In patients with non-small-cell lung cancer (NSCLC) treated with nivolumab, thyroid dysfunction may be a common development, according to a recent study in press with La Presse Médicale. In light of these results, screening these patients during treatment should be a requirement, concluded researchers
“Immunotherapy is a standard not only in second line but also in first line treatment in patients with [NSCLC] and other tumors…Studies have highlighted multisystemic adverse events linked to immunotherapies (gastrointestinal, cutaneous, respiratory, neurological, ocular). Multiple endocrine disorders have also been described…Thyroid disorders are second in terms of frequency, with an incidence of [2%] to 4%,” according to senior author Philippe Caron, MD, Centre Hospitalier Universitaire-Larrey, Cardiovascular and Metabolic Unit, Department of Endocrinology and Metabolic Diseases, Toulouse, France, and colleagues.
“Faced with the increasingly widespread use of anti-PD-1 monoclonal antibodies, it is important to study the incidence of thyroid disorders during anti-PD-1 therapy, and to establish diagnostic and therapeutic strategies,” they added.

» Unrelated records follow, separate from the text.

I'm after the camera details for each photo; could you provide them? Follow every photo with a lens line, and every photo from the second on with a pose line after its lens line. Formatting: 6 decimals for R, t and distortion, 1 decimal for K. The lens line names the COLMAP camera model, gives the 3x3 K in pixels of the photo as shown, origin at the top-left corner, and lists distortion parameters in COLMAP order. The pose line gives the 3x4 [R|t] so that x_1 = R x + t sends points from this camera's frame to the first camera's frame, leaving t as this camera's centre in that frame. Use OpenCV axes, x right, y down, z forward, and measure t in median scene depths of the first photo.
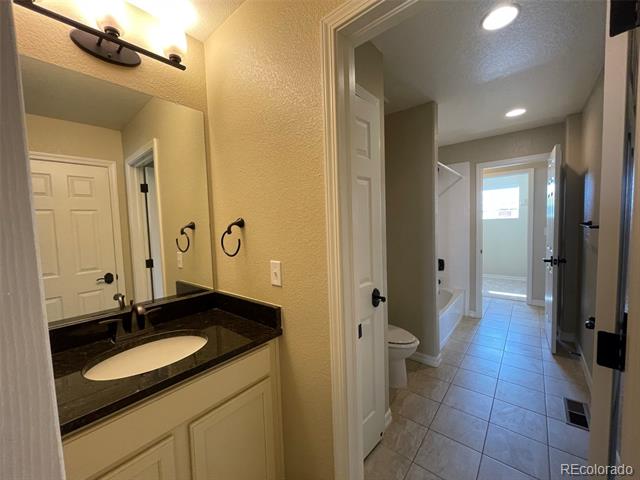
lens RADIAL K [[257.5, 0, 318.3], [0, 257.5, 241.7], [0, 0, 1]] dist [-0.003291, 0.000297]
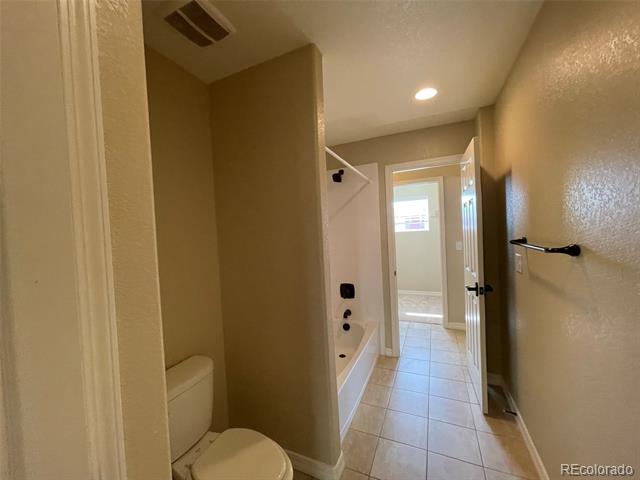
lens RADIAL K [[257.5, 0, 319.1], [0, 257.5, 240.7], [0, 0, 1]] dist [-0.003291, 0.000297]
pose [[0.963557, -0.018274, 0.266880, 0.191987], [0.031741, 0.998426, -0.046234, -0.034888], [-0.265615, 0.053020, 0.962620, 0.283011]]
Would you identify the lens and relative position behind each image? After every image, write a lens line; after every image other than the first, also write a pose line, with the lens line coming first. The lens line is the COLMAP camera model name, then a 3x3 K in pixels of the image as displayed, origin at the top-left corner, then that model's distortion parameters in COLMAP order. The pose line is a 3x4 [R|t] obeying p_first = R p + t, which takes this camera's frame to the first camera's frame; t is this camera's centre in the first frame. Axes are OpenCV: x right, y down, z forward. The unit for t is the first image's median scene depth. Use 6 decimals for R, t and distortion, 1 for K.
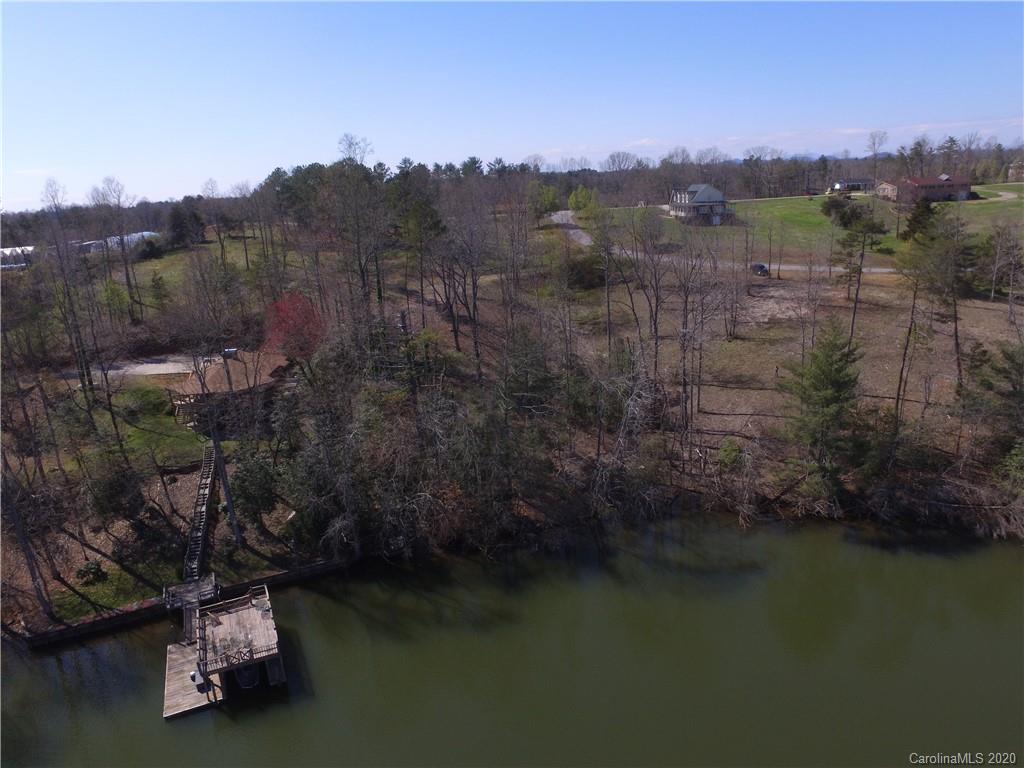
lens RADIAL K [[691.2, 0, 513.3], [0, 691.2, 379.6], [0, 0, 1]] dist [-0.114026, 0.088038]
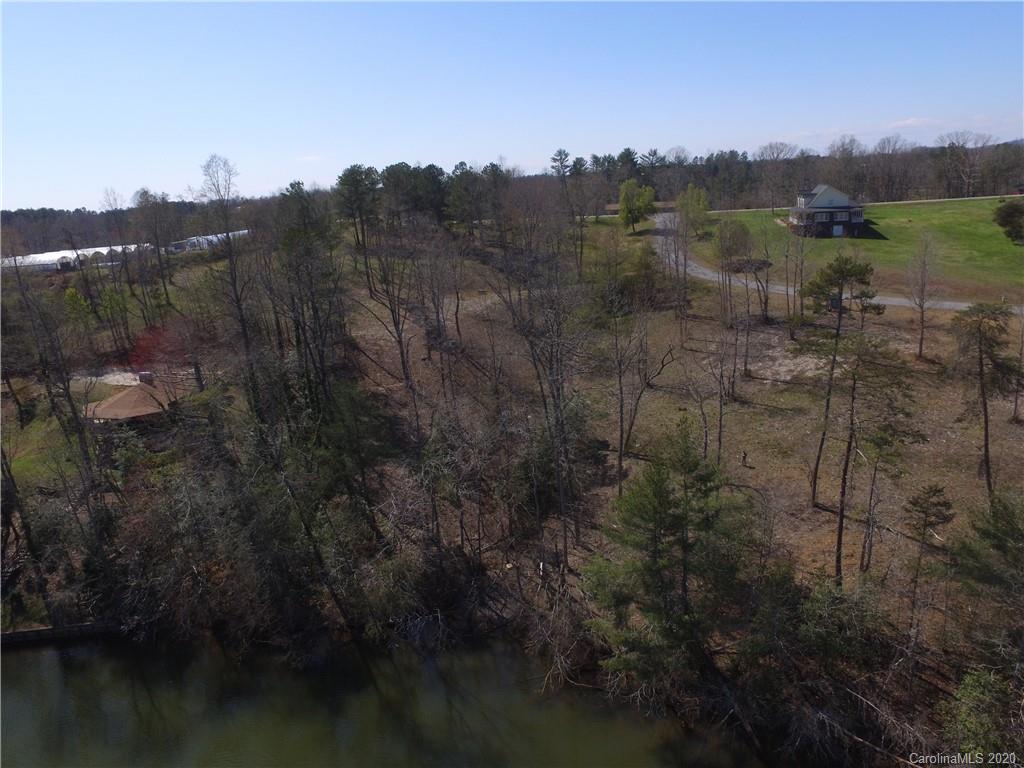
lens RADIAL K [[691.2, 0, 513.3], [0, 691.2, 379.6], [0, 0, 1]] dist [-0.114026, 0.088038]
pose [[0.945979, 0.084900, -0.312915, 0.185522], [-0.078401, 0.996365, 0.033321, -0.050507], [0.314606, -0.006988, 0.949197, 0.110829]]
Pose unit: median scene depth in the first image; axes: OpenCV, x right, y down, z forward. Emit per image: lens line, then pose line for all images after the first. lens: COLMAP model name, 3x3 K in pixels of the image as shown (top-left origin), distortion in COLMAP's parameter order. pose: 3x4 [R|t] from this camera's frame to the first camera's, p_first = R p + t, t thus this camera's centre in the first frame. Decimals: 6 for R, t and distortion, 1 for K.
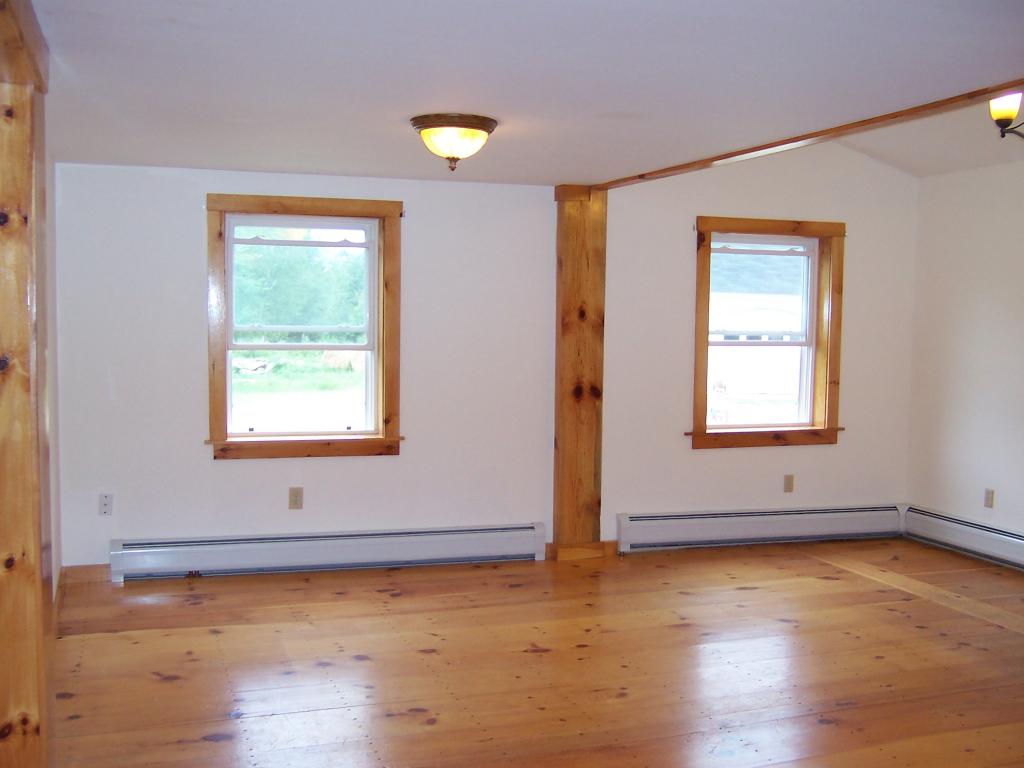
lens RADIAL K [[1097.9, 0, 502.2], [0, 1097.9, 401.7], [0, 0, 1]] dist [-0.143222, 0.218186]
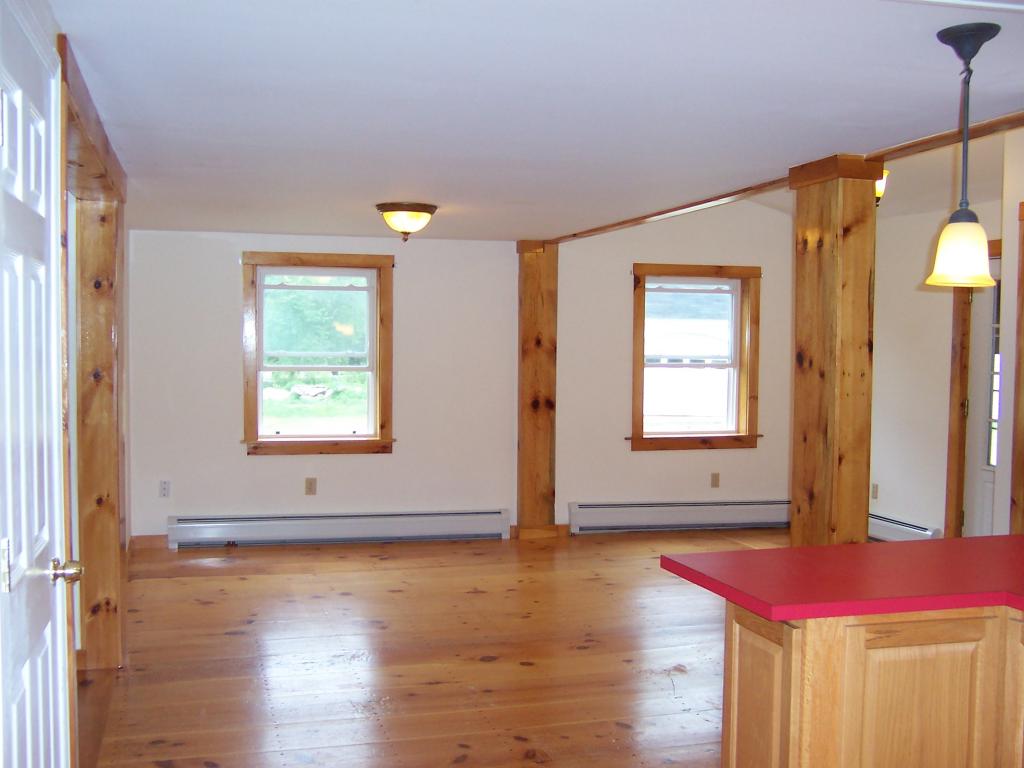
lens RADIAL K [[1097.9, 0, 502.2], [0, 1097.9, 401.7], [0, 0, 1]] dist [-0.143222, 0.218186]
pose [[0.998276, -0.000526, -0.058693, 0.104702], [-0.000969, 0.999676, -0.025437, 0.020201], [0.058688, 0.025450, 0.997952, -0.256652]]
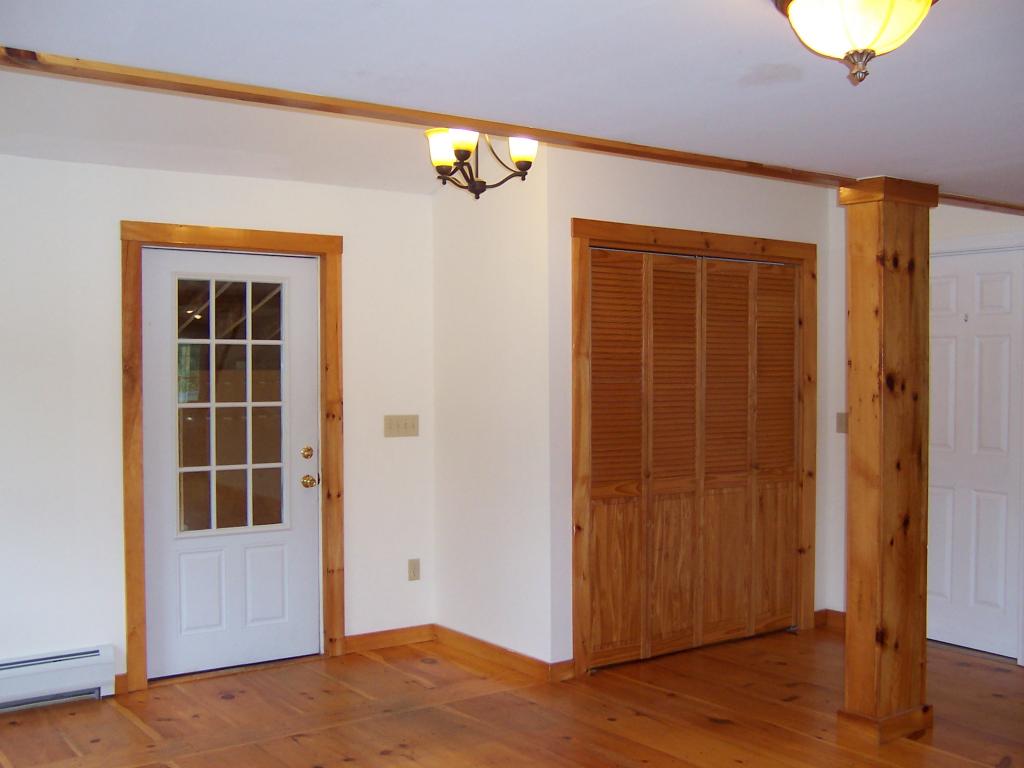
lens RADIAL K [[1097.9, 0, 502.2], [0, 1097.9, 401.7], [0, 0, 1]] dist [-0.143222, 0.218186]
pose [[-0.284038, -0.042665, 0.957863, -0.299714], [0.077641, 0.994705, 0.067329, -0.074405], [-0.955664, 0.093494, -0.279222, 0.838799]]
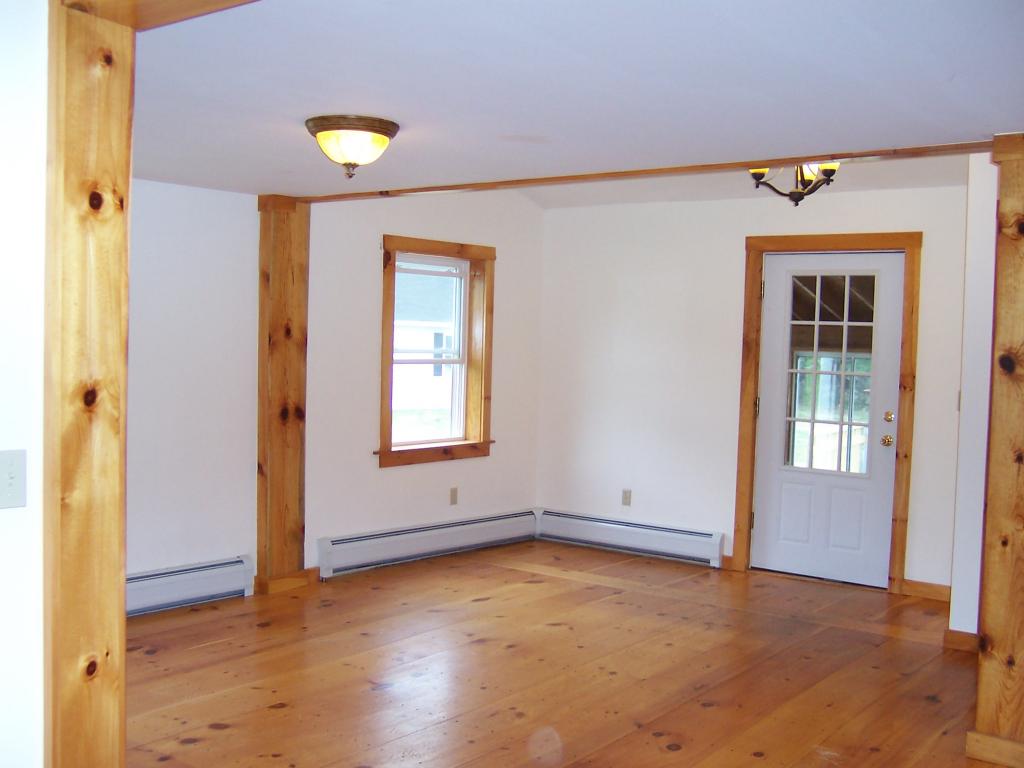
lens RADIAL K [[1097.9, 0, 502.2], [0, 1097.9, 401.7], [0, 0, 1]] dist [-0.143222, 0.218186]
pose [[0.838383, -0.022352, 0.544623, -0.286549], [0.029634, 0.999550, -0.004595, -0.009465], [-0.544275, 0.019992, 0.838668, 0.104761]]
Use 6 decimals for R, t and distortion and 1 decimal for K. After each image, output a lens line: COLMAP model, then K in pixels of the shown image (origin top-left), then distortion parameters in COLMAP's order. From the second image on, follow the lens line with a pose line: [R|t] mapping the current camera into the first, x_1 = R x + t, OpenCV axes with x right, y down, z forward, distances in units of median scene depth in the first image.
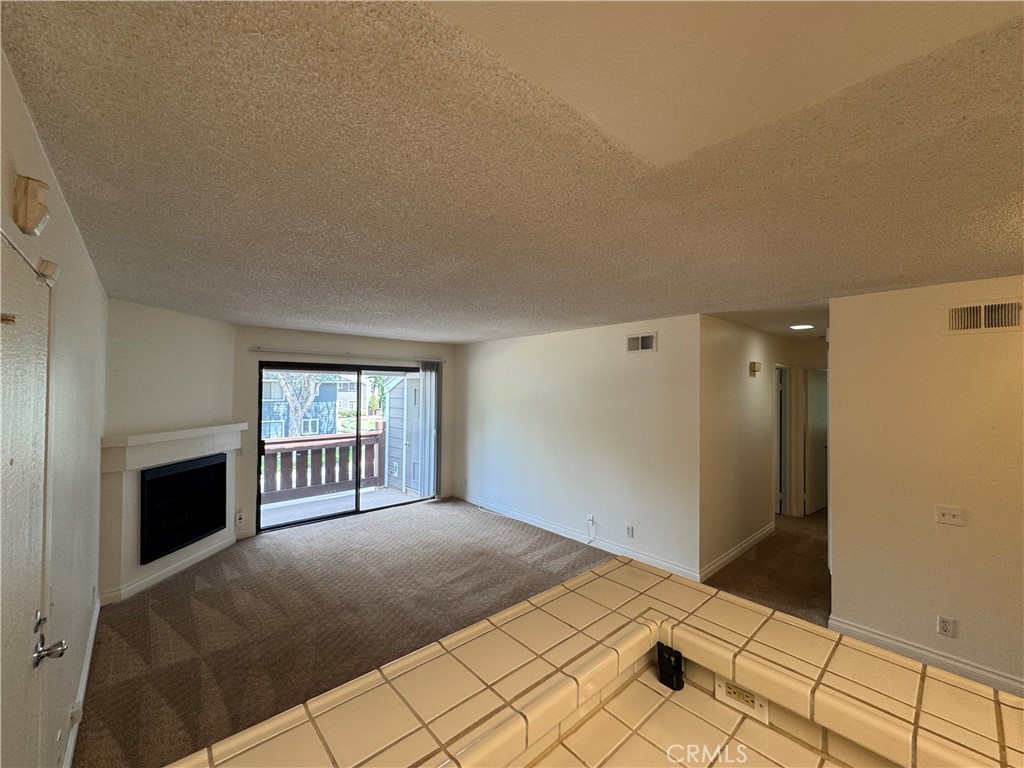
lens RADIAL K [[402.2, 0, 512.0], [0, 402.2, 384.0], [0, 0, 1]] dist [-0.001893, 0.000336]
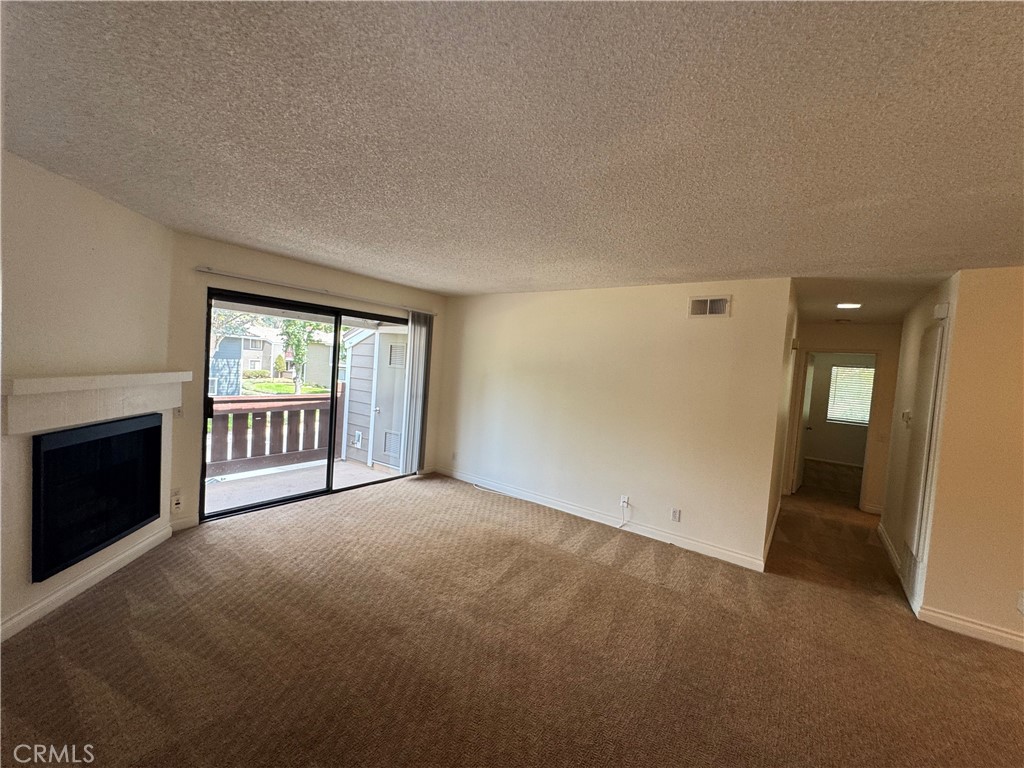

In this retrospective study, Dr. Caron and colleagues assessed the incidence of thyroid dysfunction—including isolated thyrotoxicosis, biphasic thyroiditis, and hypothyroidism—in 105 patients with pre-treated, advanced NSCLC (median age: 61 years; 72 males) during their treatment with nivolumab, a PD-1 monoclonal antibody.
They defined these dysfunctions as follows:
- Isolated thyrotoxicosis: a transient or permanent TSH decrease of < 0.1 µU/mL, with no increases in TSH
- Biphasic thyroiditis: TSH decrease of < 0.1 µU/mL, and hypothyroidism with TSH levels increased above patient’s usual laboratory reference range
- Isolated hypothyroidism: a transient or permanent TSH increase above usual laboratory reference range (? 4 µU/mL), not preceded by a thyrotoxic phase
In all, 14.3% experienced a thyroid dysfunction. When researchers compared the nivolumab-treatment group with the control group, they found that thyroid dysfunction had developed in more females (53.3% vs 27.8%; P=0.07) and younger patients (median age: 56 years vs 62 years; P=0.02).
Thirteen patients developed thyrotoxicosis, with a median onset of 8 weeks, and five patients developed hypothyroidism. Researchers also noted that only two patients developed isolated hypothyroidism, which occurred relatively late into treatment (median: 30 weeks). Median time to onset of thyroid dysfunction was 1.8 months.
Anti-thyroid peroxidase antibodies were found in three patients, and immunotherapy was discontinued due to thyroid dysfunction in three patients.
Deaths occurred in 6.7% of patients with thyroid dysfunction compared with 33.3% of those in the control group, with a trend toward higher overall survival in patients who developed thyroid dysfunctions (HR: 0.16; 95% CI: 0.02-1.15; P=0.07).
“Immunotherapy is a turning point landmark in the treatment of various cancers. Given the expanding use of immunotherapy, even as a first-line treatment, oncologists will we increasingly faced with these endocrine toxicities. Thus, these adverse effects and particularly thyroid disorders deserve to be properly screened and treated. In the meantime, specific studies should be designed in order to understand the mechanisms implicated in their pathophysiology,” concluded Dr. Caron and colleagues.